Similar ideas that students often mix up

• Diameter vs hypotenuse are not always the same thing. They coincide only when the triangle is right-angled and the triangle is considered on its circumcircle; otherwise, the longest side of a triangle is not automatically a diameter.
• Centre of the circle vs midpoint of any side must be separated carefully. The centre is the midpoint of the diameter, not necessarily the midpoint of a random chord or side unless that side has been shown to be a diameter.
• Right angle from a diameter is different from a tangent-radius right angle. In the semicircle theorem, the $90^\circ$ angle is at the circumference and is formed by two chords; in the tangent theorem, the $90^\circ$ angle is between a radius and a tangent at the point of contact.
• | Idea | When it applies | Key conclusion | | --- | --- | --- | | Angle in a semicircle | A triangle uses a diameter and a point on the circle | The angle opposite the diameter is $90^\circ$ | | Converse of angle in a semicircle | A triangle is known to be right-angled | The hypotenuse is a diameter of the circumcircle | | Midpoint method | Endpoints of the diameter are known | The midpoint gives the centre | | Distance method | Diameter endpoints are known in coordinates | Half the distance gives the radius |

• Always identify what has been proved and what has not. If a side is to be used as a diameter, you must either be told the triangle is right-angled or prove it, often by showing the side lengths satisfy Pythagoras' theorem: if $a^2+b^2=c^2$, then the angle opposite side $c$ is $90^\circ$.
• Check that you are using the correct side as the hypotenuse. The hypotenuse is opposite the right angle, so choosing the wrong pair of endpoints leads to an incorrect centre and radius even if your midpoint and distance calculations are done correctly.
• Keep coordinate geometry steps separate: first prove the right angle if needed, then locate the midpoint, then compute the radius, and only then write the equation. This structure reduces errors and makes the reasoning easier for an examiner to follow.
• Verify your final equation by checking that the diameter endpoints lie on the circle. Substituting either endpoint into $(x-a)^2+(y-b)^2=r^2$ is a strong sanity check because a true diameter endpoint must satisfy the circle equation exactly.
• Use exact values whenever possible. If the radius comes from a square root, leave $r$ or $r^2$ in exact form rather than rounding too early, because premature rounding can make later algebra inconsistent.

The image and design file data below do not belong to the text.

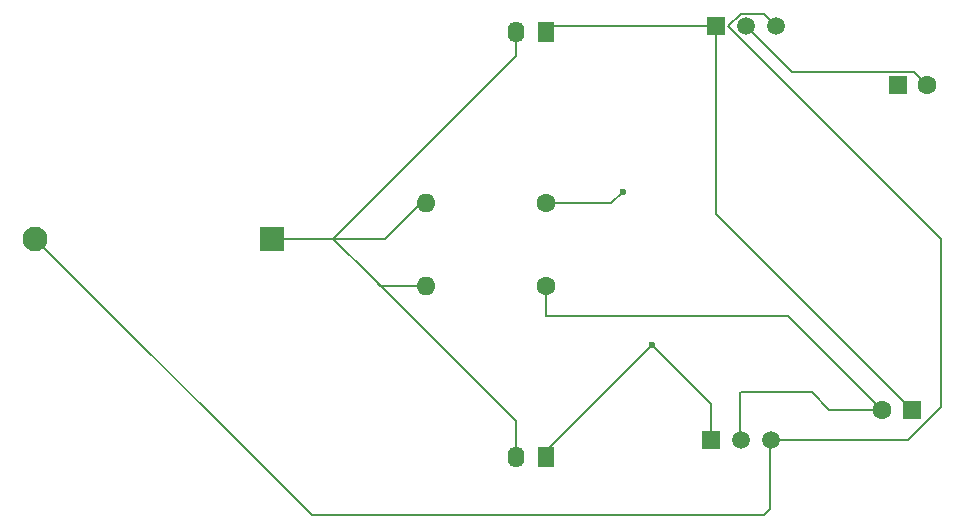
<source format=gbr>
%TF.GenerationSoftware,KiCad,Pcbnew,8.0.5*%
%TF.CreationDate,2024-10-10T20:33:13-07:00*%
%TF.ProjectId,IEEE soldering project,49454545-2073-46f6-9c64-6572696e6720,rev?*%
%TF.SameCoordinates,Original*%
%TF.FileFunction,Copper,L1,Top*%
%TF.FilePolarity,Positive*%
%FSLAX46Y46*%
G04 Gerber Fmt 4.6, Leading zero omitted, Abs format (unit mm)*
G04 Created by KiCad (PCBNEW 8.0.5) date 2024-10-10 20:33:13*
%MOMM*%
%LPD*%
G01*
G04 APERTURE LIST*
%TA.AperFunction,ComponentPad*%
%ADD10C,1.500000*%
%TD*%
%TA.AperFunction,ComponentPad*%
%ADD11R,1.500000X1.500000*%
%TD*%
%TA.AperFunction,ComponentPad*%
%ADD12R,1.400000X1.800000*%
%TD*%
%TA.AperFunction,ComponentPad*%
%ADD13O,1.400000X1.800000*%
%TD*%
%TA.AperFunction,ComponentPad*%
%ADD14C,1.600000*%
%TD*%
%TA.AperFunction,ComponentPad*%
%ADD15O,1.600000X1.600000*%
%TD*%
%TA.AperFunction,ComponentPad*%
%ADD16R,1.600000X1.600000*%
%TD*%
%TA.AperFunction,ComponentPad*%
%ADD17R,2.100000X2.100000*%
%TD*%
%TA.AperFunction,ComponentPad*%
%ADD18C,2.100000*%
%TD*%
%TA.AperFunction,ViaPad*%
%ADD19C,0.600000*%
%TD*%
%TA.AperFunction,Conductor*%
%ADD20C,0.200000*%
%TD*%
G04 APERTURE END LIST*
D10*
%TO.P,Q2,3,E*%
%TO.N,P\u002CE*%
X156040000Y-62000000D03*
%TO.P,Q2,2,B*%
%TO.N,Net-(Q2-B)*%
X153500000Y-62000000D03*
D11*
%TO.P,Q2,1,C*%
%TO.N,Net-(LED1-K)*%
X150960000Y-62000000D03*
%TD*%
D12*
%TO.P,LED2,1,K*%
%TO.N,Net-(LED2-K)*%
X137000000Y-27500000D03*
D13*
%TO.P,LED2,2,A*%
%TO.N,Net-(3VBattery1-+)*%
X134460000Y-27500000D03*
%TD*%
D12*
%TO.P,LED1,1,K*%
%TO.N,Net-(LED1-K)*%
X137000000Y-63500000D03*
D13*
%TO.P,LED1,2,A*%
%TO.N,Net-(3VBattery1-+)*%
X134460000Y-63500000D03*
%TD*%
D14*
%TO.P,R1,1*%
%TO.N,Net-(Q1-B)*%
X137000000Y-42000000D03*
D15*
%TO.P,R1,2*%
%TO.N,Net-(3VBattery1-+)*%
X126840000Y-42000000D03*
%TD*%
D16*
%TO.P,C1,1*%
%TO.N,Net-(LED1-K)*%
X166817621Y-32000000D03*
D14*
%TO.P,C1,2*%
%TO.N,Net-(Q1-B)*%
X169317621Y-32000000D03*
%TD*%
%TO.P,R2,1*%
%TO.N,Net-(Q2-B)*%
X137000000Y-49000000D03*
D15*
%TO.P,R2,2*%
%TO.N,Net-(3VBattery1-+)*%
X126840000Y-49000000D03*
%TD*%
D16*
%TO.P,C2,1*%
%TO.N,Net-(LED2-K)*%
X168010000Y-59500000D03*
D14*
%TO.P,C2,2*%
%TO.N,Net-(Q2-B)*%
X165510000Y-59500000D03*
%TD*%
D17*
%TO.P,3V Battery,1,+*%
%TO.N,Net-(3VBattery1-+)*%
X113789087Y-45000000D03*
D18*
%TO.P,3V Battery,2,-*%
%TO.N,unconnected-(3VBattery1---Pad2)*%
X93789087Y-45000000D03*
%TD*%
D11*
%TO.P,Q1,1,C*%
%TO.N,Net-(LED2-K)*%
X151420000Y-27000000D03*
D10*
%TO.P,Q1,2,B*%
%TO.N,Net-(Q1-B)*%
X153960000Y-27000000D03*
%TO.P,Q1,3,E*%
%TO.N,P\u002CE*%
X156500000Y-27000000D03*
%TD*%
D19*
%TO.N,Net-(LED1-K)*%
X146000000Y-54000000D03*
%TO.N,Net-(Q1-B)*%
X143500000Y-41000000D03*
%TD*%
D20*
%TO.N,Net-(LED1-K)*%
X150960000Y-58960000D02*
X146000000Y-54000000D01*
X137000000Y-63000000D02*
X146000000Y-54000000D01*
X137000000Y-63500000D02*
X137000000Y-63000000D01*
%TO.N,Net-(Q1-B)*%
X168217621Y-30900000D02*
X169317621Y-32000000D01*
X157860000Y-30900000D02*
X168217621Y-30900000D01*
X153960000Y-27000000D02*
X157860000Y-30900000D01*
%TO.N,Net-(LED2-K)*%
X151420000Y-42910000D02*
X151420000Y-27000000D01*
X168010000Y-59500000D02*
X151420000Y-42910000D01*
%TO.N,P\u002CE*%
X152470000Y-27005075D02*
X170500000Y-45035075D01*
X153525075Y-25950000D02*
X152470000Y-27005075D01*
X156500000Y-27000000D02*
X155450000Y-25950000D01*
X155450000Y-25950000D02*
X153525075Y-25950000D01*
X170500000Y-45035075D02*
X170500000Y-59210000D01*
%TO.N,Net-(3VBattery1-+)*%
X122500000Y-48500000D02*
X123000000Y-49000000D01*
X119000000Y-45000000D02*
X119250000Y-45250000D01*
X123000000Y-49000000D02*
X126840000Y-49000000D01*
X119000000Y-45000000D02*
X113789087Y-45000000D01*
%TO.N,Net-(Q1-B)*%
X142500000Y-42000000D02*
X143500000Y-41000000D01*
X137000000Y-42000000D02*
X142500000Y-42000000D01*
%TO.N,Net-(3VBattery1-+)*%
X123420000Y-45000000D02*
X119000000Y-45000000D01*
X134460000Y-29540000D02*
X134460000Y-27000000D01*
X126420000Y-42000000D02*
X123420000Y-45000000D01*
X119000000Y-45000000D02*
X134460000Y-29540000D01*
%TO.N,Net-(Q2-B)*%
X157510000Y-51500000D02*
X165510000Y-59500000D01*
X137000000Y-51500000D02*
X137000000Y-49000000D01*
X163510000Y-59500000D02*
X165510000Y-59500000D01*
X137000000Y-51500000D02*
X157510000Y-51500000D01*
%TO.N,Net-(LED2-K)*%
X137000000Y-27000000D02*
X144000000Y-27000000D01*
X144000000Y-27000000D02*
X151420000Y-27000000D01*
%TO.N,Net-(Q1-E)*%
X155500000Y-68400000D02*
X153000000Y-68400000D01*
X153000000Y-68400000D02*
X128000000Y-68400000D01*
X128000000Y-68400000D02*
X117189087Y-68400000D01*
X117189087Y-68400000D02*
X93789087Y-45000000D01*
%TO.N,Net-(3VBattery1-+)*%
X119250000Y-45250000D02*
X122000000Y-48000000D01*
X134460000Y-60460000D02*
X122000000Y-48000000D01*
X122000000Y-48000000D02*
X122500000Y-48500000D01*
X134460000Y-63500000D02*
X134460000Y-60460000D01*
%TO.N,P\u002CE*%
X170500000Y-59210000D02*
X167710000Y-62000000D01*
X167710000Y-62000000D02*
X156040000Y-62000000D01*
%TO.N,Net-(Q2-B)*%
X165000000Y-59500000D02*
X161000000Y-59500000D01*
X153510000Y-58000000D02*
X153460000Y-58050000D01*
X159500000Y-58000000D02*
X153510000Y-58000000D01*
X161000000Y-59500000D02*
X159500000Y-58000000D01*
X153460000Y-58050000D02*
X153460000Y-62500000D01*
%TO.N,Net-(LED1-K)*%
X150960000Y-62000000D02*
X150960000Y-58960000D01*
X150420000Y-62000000D02*
X150920000Y-62500000D01*
%TO.N,Net-(Q1-E)*%
X156000000Y-67900000D02*
X155500000Y-68400000D01*
X156000000Y-62500000D02*
X156000000Y-67900000D01*
%TD*%
M02*

</source>
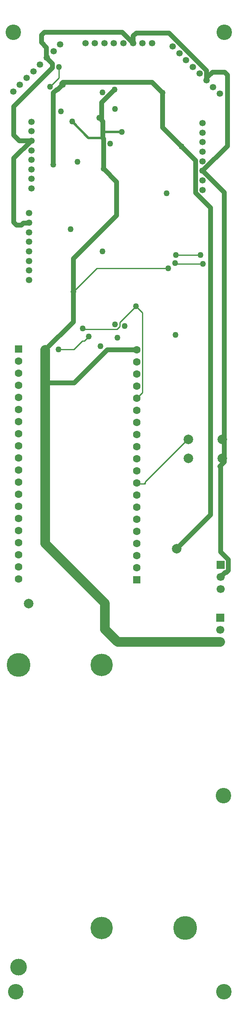
<source format=gbr>
G04*
G04 #@! TF.GenerationSoftware,Altium Limited,Altium Designer,22.11.1 (43)*
G04*
G04 Layer_Physical_Order=2*
G04 Layer_Color=36540*
%FSLAX44Y44*%
%MOMM*%
G71*
G04*
G04 #@! TF.SameCoordinates,B6AE56F5-1224-44F4-9462-935C271CF011*
G04*
G04*
G04 #@! TF.FilePolarity,Positive*
G04*
G01*
G75*
%ADD10C,0.5000*%
%ADD13C,0.2540*%
%ADD40C,1.0000*%
%ADD42C,2.0000*%
%ADD45C,1.3500*%
%ADD47C,1.6000*%
%ADD48R,1.6000X1.6000*%
%ADD49C,1.7000*%
%ADD50R,1.7000X1.7000*%
%ADD54C,5.0000*%
%ADD55C,3.5000*%
%ADD56C,4.7000*%
%ADD57C,1.2700*%
%ADD58C,2.0000*%
%ADD59C,3.2500*%
D10*
X460513Y2077509D02*
X500679D01*
X396270Y2099213D02*
X430483Y2065000D01*
X460513D01*
D13*
X350000Y2172000D02*
X368890Y2190890D01*
Y2214000D01*
X614160Y1819216D02*
X666001D01*
X531963Y1339897D02*
X547063Y1339102D01*
X531963Y1339897D02*
X531963D01*
X530000Y1340000D02*
X531963Y1339897D01*
X547063Y1339102D02*
X550000Y1341745D01*
X549000Y1339000D02*
X550000Y1340000D01*
Y1343490D01*
X643880Y1437370D01*
X530000Y1712000D02*
X543810Y1698190D01*
Y1530210D02*
Y1698190D01*
X532000Y1518400D02*
X543810Y1530210D01*
X418000Y1665000D02*
X419413Y1663587D01*
X490208D01*
X496160Y1669538D01*
Y1678160D01*
X530000Y1712000D01*
X367552Y1621448D02*
X399898D01*
X417519Y1639069D01*
X422053D01*
X431517Y1648532D01*
X399000Y1742000D02*
X448000Y1791000D01*
X614612Y1800331D02*
X671081D01*
X452816Y2107184D02*
X458000Y2102000D01*
X460513Y2099487D01*
X612514Y1802429D02*
X614612Y1800331D01*
X706500Y1375782D02*
X708000Y1374282D01*
X448000Y1791000D02*
X598000D01*
D40*
X363890Y2166247D02*
Y2166546D01*
X357000Y2009000D02*
Y2159357D01*
X363890Y2166247D01*
Y2166546D02*
X364071Y2166727D01*
X366076D02*
X376269Y2176920D01*
X377000D01*
X364071Y2166727D02*
X366076D01*
X377000Y2182000D02*
X564000D01*
X461301Y1999323D02*
X462877D01*
X458000Y2107184D02*
Y2139081D01*
Y2102000D02*
Y2107184D01*
X374460Y2179460D02*
X377000Y2182000D01*
X722000Y2047791D02*
Y2197142D01*
X691000Y2203000D02*
X716142D01*
X722000Y2197142D01*
X670209Y1996000D02*
X722000Y2047791D01*
X400688Y1551000D02*
X469688Y1620000D01*
X532000D01*
X340000Y1551000D02*
X400688D01*
X340000Y1620000D02*
X399000Y1679000D01*
X462877Y1999323D02*
X489623Y1972576D01*
X399000Y1679000D02*
Y1742000D01*
Y1811812D01*
X452816Y2107184D02*
X458000D01*
X564000Y2182000D02*
X586000Y2160000D01*
X489623Y1902435D02*
Y1972576D01*
X460513Y2077509D02*
Y2099487D01*
X458000Y2139081D02*
X485560Y2166641D01*
X462089Y2000110D02*
Y2063424D01*
X399000Y1811812D02*
X489623Y1902435D01*
X655710Y1950081D02*
X687000Y1918791D01*
X616000Y1203000D02*
X687000Y1274000D01*
Y1918791D01*
X586000Y2087000D02*
X626000Y2047000D01*
X586000Y2087000D02*
Y2160000D01*
X626000Y2047000D02*
X655710Y2017290D01*
X655710Y1950081D02*
Y2001919D01*
X655710Y2001919D02*
Y2017290D01*
X655710Y2001919D02*
X655710Y2001919D01*
X670000Y1996000D02*
X670209D01*
X716000Y1950209D01*
Y1385282D02*
Y1950209D01*
X706500Y1375782D02*
X716000Y1385282D01*
X682000Y2194000D02*
X691000Y2203000D01*
X708000Y1196463D02*
Y1374282D01*
X678148Y2186148D02*
Y2206061D01*
X708000Y1196463D02*
X724040Y1180423D01*
X599209Y2285000D02*
X678148Y2206061D01*
X724040Y1157177D02*
Y1180423D01*
X530858Y2285000D02*
X599209D01*
X719623Y1152760D02*
X724040Y1157177D01*
X708000Y1143402D02*
X717358Y1152760D01*
X719623D01*
X524670Y2278812D02*
X530858Y2285000D01*
X524670Y2264670D02*
Y2278812D01*
X708000Y1143400D02*
Y1143402D01*
X524000Y2264000D02*
X524670Y2264670D01*
X501209Y2287000D02*
X524000Y2264209D01*
X337858Y2287000D02*
X501209D01*
X332000Y2265231D02*
Y2281142D01*
X337858Y2287000D01*
X332000Y2265231D02*
X342472Y2254759D01*
Y2233812D02*
Y2254759D01*
Y2233812D02*
X343142Y2233142D01*
Y2232195D02*
Y2233142D01*
Y2232195D02*
X355000Y2220337D01*
Y2212000D02*
Y2220337D01*
X274000Y2131000D02*
X355000Y2212000D01*
X274000Y2070858D02*
Y2131000D01*
Y2070858D02*
X285858Y2059000D01*
X310791D01*
X274000Y2022209D02*
X310791Y2059000D01*
X311000D01*
X274000Y1887858D02*
Y2022209D01*
Y1887858D02*
X279858Y1882000D01*
X289858D01*
X294188Y1886330D01*
X305330D01*
X306000Y1887000D01*
X460513Y2065000D02*
X462089Y2063424D01*
X460513Y2065000D02*
Y2077509D01*
D42*
X340000Y1551000D02*
Y1620000D01*
Y1213600D02*
Y1551000D01*
Y1213600D02*
X465228Y1088372D01*
Y1033772D02*
Y1088372D01*
Y1033772D02*
X491800Y1007200D01*
X707000D01*
D45*
X670000Y2076000D02*
D03*
Y2036000D02*
D03*
Y2016000D02*
D03*
Y1976000D02*
D03*
Y1956000D02*
D03*
Y2096000D02*
D03*
Y1996000D02*
D03*
Y2056000D02*
D03*
X635574Y2228426D02*
D03*
X678000Y2186000D02*
D03*
X464000Y2264000D02*
D03*
X524000D02*
D03*
X300716Y2190716D02*
D03*
X343142Y2233142D02*
D03*
X311000Y1999000D02*
D03*
Y2059000D02*
D03*
X306000Y1767000D02*
D03*
Y1887000D02*
D03*
Y1787000D02*
D03*
Y1807000D02*
D03*
Y1827000D02*
D03*
Y1847000D02*
D03*
Y1867000D02*
D03*
X311000Y1959000D02*
D03*
X272432Y2162431D02*
D03*
X424000Y2264000D02*
D03*
X607289Y2256711D02*
D03*
X706284Y2157716D02*
D03*
X692142Y2171858D02*
D03*
X663858Y2200142D02*
D03*
X649716Y2214284D02*
D03*
X621431Y2242569D02*
D03*
X564000Y2264000D02*
D03*
X544000D02*
D03*
X504000D02*
D03*
X484000D02*
D03*
X444000D02*
D03*
X371426Y2261426D02*
D03*
X357284Y2247284D02*
D03*
X329000Y2219000D02*
D03*
X314858Y2204858D02*
D03*
X286574Y2176574D02*
D03*
X311000Y2099000D02*
D03*
Y2079000D02*
D03*
Y2039000D02*
D03*
Y2019000D02*
D03*
Y1979000D02*
D03*
X306000Y1907000D02*
D03*
D47*
X284000Y1266200D02*
D03*
Y1342400D02*
D03*
Y1367800D02*
D03*
Y1393200D02*
D03*
Y1444000D02*
D03*
Y1469400D02*
D03*
Y1520200D02*
D03*
Y1571000D02*
D03*
Y1596400D02*
D03*
Y1545600D02*
D03*
Y1494800D02*
D03*
Y1418600D02*
D03*
Y1317000D02*
D03*
Y1291600D02*
D03*
Y1240800D02*
D03*
Y1215400D02*
D03*
Y1190000D02*
D03*
Y1164600D02*
D03*
Y1139200D02*
D03*
X532000Y1493000D02*
D03*
Y1416800D02*
D03*
Y1391400D02*
D03*
Y1366000D02*
D03*
Y1315200D02*
D03*
Y1289800D02*
D03*
Y1239000D02*
D03*
Y1188200D02*
D03*
Y1162800D02*
D03*
Y1213600D02*
D03*
Y1264400D02*
D03*
Y1340600D02*
D03*
Y1442200D02*
D03*
Y1467600D02*
D03*
Y1518400D02*
D03*
Y1543800D02*
D03*
Y1569200D02*
D03*
Y1594600D02*
D03*
Y1620000D02*
D03*
D48*
X284000Y1621800D02*
D03*
X532000Y1137400D02*
D03*
D49*
X707000Y1032600D02*
D03*
Y1007200D02*
D03*
X708000Y1143400D02*
D03*
Y1118000D02*
D03*
D50*
Y1168800D02*
D03*
X707000Y1058000D02*
D03*
D54*
X633520Y406850D02*
D03*
X283420Y958850D02*
D03*
D55*
Y324650D02*
D03*
D56*
X458470Y406850D02*
D03*
Y958850D02*
D03*
D57*
X350000Y2172000D02*
D03*
X368890Y2214000D02*
D03*
X377000Y2176920D02*
D03*
X613147Y1652016D02*
D03*
X666001Y1819216D02*
D03*
X418000Y1665000D02*
D03*
X367552Y1621448D02*
D03*
X431517Y1648532D02*
D03*
X491000Y1646000D02*
D03*
X456000Y1628000D02*
D03*
X506320Y1670320D02*
D03*
X486000Y1673747D02*
D03*
X459760Y1826913D02*
D03*
X399000Y1742000D02*
D03*
X671081Y1800331D02*
D03*
X459966Y2160689D02*
D03*
X500679Y2077509D02*
D03*
X396270Y2099213D02*
D03*
X452816Y2107184D02*
D03*
X475979Y2053000D02*
D03*
X393035Y1873621D02*
D03*
X486000Y2126000D02*
D03*
X586000Y2160000D02*
D03*
X485560Y2166641D02*
D03*
X462089Y2000110D02*
D03*
X626000Y2047000D02*
D03*
X614160Y1819216D02*
D03*
X612514Y1802429D02*
D03*
X594327Y1948953D02*
D03*
X530000Y1712000D02*
D03*
X373095Y2120845D02*
D03*
X407627Y2014991D02*
D03*
X357000Y2009000D02*
D03*
X598000Y1791000D02*
D03*
D58*
X711000Y1393000D02*
D03*
Y1432370D02*
D03*
X639880D02*
D03*
Y1393000D02*
D03*
X616000Y1203000D02*
D03*
X305000Y1088000D02*
D03*
D59*
X714000Y685000D02*
D03*
X715000Y273000D02*
D03*
X278000D02*
D03*
X273000Y2287000D02*
D03*
X716000D02*
D03*
M02*

</source>
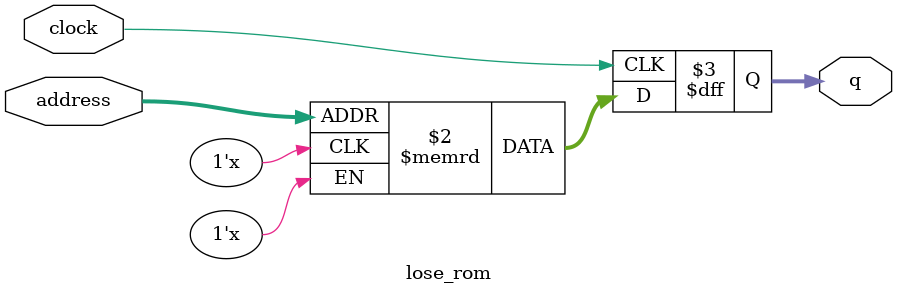
<source format=sv>
module lose_rom (
	input logic clock,
	input logic [14:0] address,
	output logic [1:0] q
);

logic [1:0] memory [0:19199] /* synthesis ram_init_file = "./lose/lose.COE" */;

always_ff @ (posedge clock) begin
	q <= memory[address];
end

endmodule

</source>
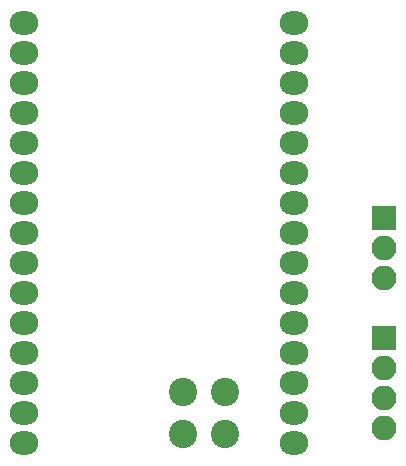
<source format=gbs>
G04 #@! TF.FileFunction,Soldermask,Bot*
%FSLAX46Y46*%
G04 Gerber Fmt 4.6, Leading zero omitted, Abs format (unit mm)*
G04 Created by KiCad (PCBNEW 4.0.5) date 04/16/17 14:29:44*
%MOMM*%
%LPD*%
G01*
G04 APERTURE LIST*
%ADD10C,0.100000*%
%ADD11R,2.100000X2.100000*%
%ADD12O,2.100000X2.100000*%
%ADD13O,2.400000X2.000000*%
%ADD14C,2.400000*%
G04 APERTURE END LIST*
D10*
D11*
X57150000Y-41910000D03*
D12*
X57150000Y-44450000D03*
X57150000Y-46990000D03*
D13*
X49530000Y-60960000D03*
X26670000Y-60960000D03*
X49530000Y-58420000D03*
X26670000Y-58420000D03*
X49530000Y-55880000D03*
X26670000Y-55880000D03*
X49530000Y-53340000D03*
X26670000Y-53340000D03*
X49530000Y-50800000D03*
X26670000Y-50800000D03*
X49530000Y-48260000D03*
X26670000Y-48260000D03*
X49530000Y-45720000D03*
X26670000Y-45720000D03*
X49530000Y-43180000D03*
X26670000Y-43180000D03*
X49530000Y-40640000D03*
X26670000Y-40640000D03*
X49530000Y-38100000D03*
X26670000Y-38100000D03*
X49530000Y-35560000D03*
X26670000Y-35560000D03*
X49530000Y-33020000D03*
X26670000Y-33020000D03*
X49530000Y-30480000D03*
X26670000Y-30480000D03*
X49530000Y-27940000D03*
X26670000Y-27940000D03*
X49530000Y-25400000D03*
X26670000Y-25400000D03*
D14*
X43706048Y-56623949D03*
X43706048Y-60216051D03*
X40113946Y-60216051D03*
X40113946Y-56623949D03*
D11*
X57150000Y-52070000D03*
D12*
X57150000Y-54610000D03*
X57150000Y-57150000D03*
X57150000Y-59690000D03*
M02*

</source>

• Assuming any long side is a diameter is a common error. A side becomes a diameter only when it is the hypotenuse of a right-angled triangle on the circumcircle, so the right-angle condition is essential.
• Using the midpoint of the wrong side causes many coordinate mistakes. The midpoint must be taken from the diameter endpoints, not from the other pair of points in the triangle.
• Confusing radius with diameter leads to equations that are too large or too small. If you calculate the full hypotenuse length and place it directly into $r^2$, you have doubled the radius and quadrupled the area term in the equation.
• Thinking the theorem applies to any semicircle-shaped drawing can be misleading. The statement is about points lying on the same circle with one side actually being a diameter, not about a sketch that merely looks like half a circle.

• The theorem is closely connected to the result that the perpendicular bisectors of the sides of a triangle meet at the circumcentre. In a right-angled triangle, that circumcentre lands exactly at the midpoint of the hypotenuse, which is why the semicircle theorem blends naturally with midpoint methods.
• It also connects with Pythagoras' theorem. In many coordinate questions, Pythagoras is used first to prove that a triangle is right-angled, and then the angle in a semicircle theorem converts that fact into information about a circle.
• More broadly, angle in a semicircle is a special case of the theorem that an inscribed angle is half the angle subtended by the same arc at the centre. Recognizing it as a special case helps students see circle theorems as one coherent system rather than a list of isolated facts.
• In analytic geometry, the theorem provides an efficient bridge between shape properties and equations. A geometric observation about a right angle can immediately produce a centre, a radius, and then a full algebraic description of the circle.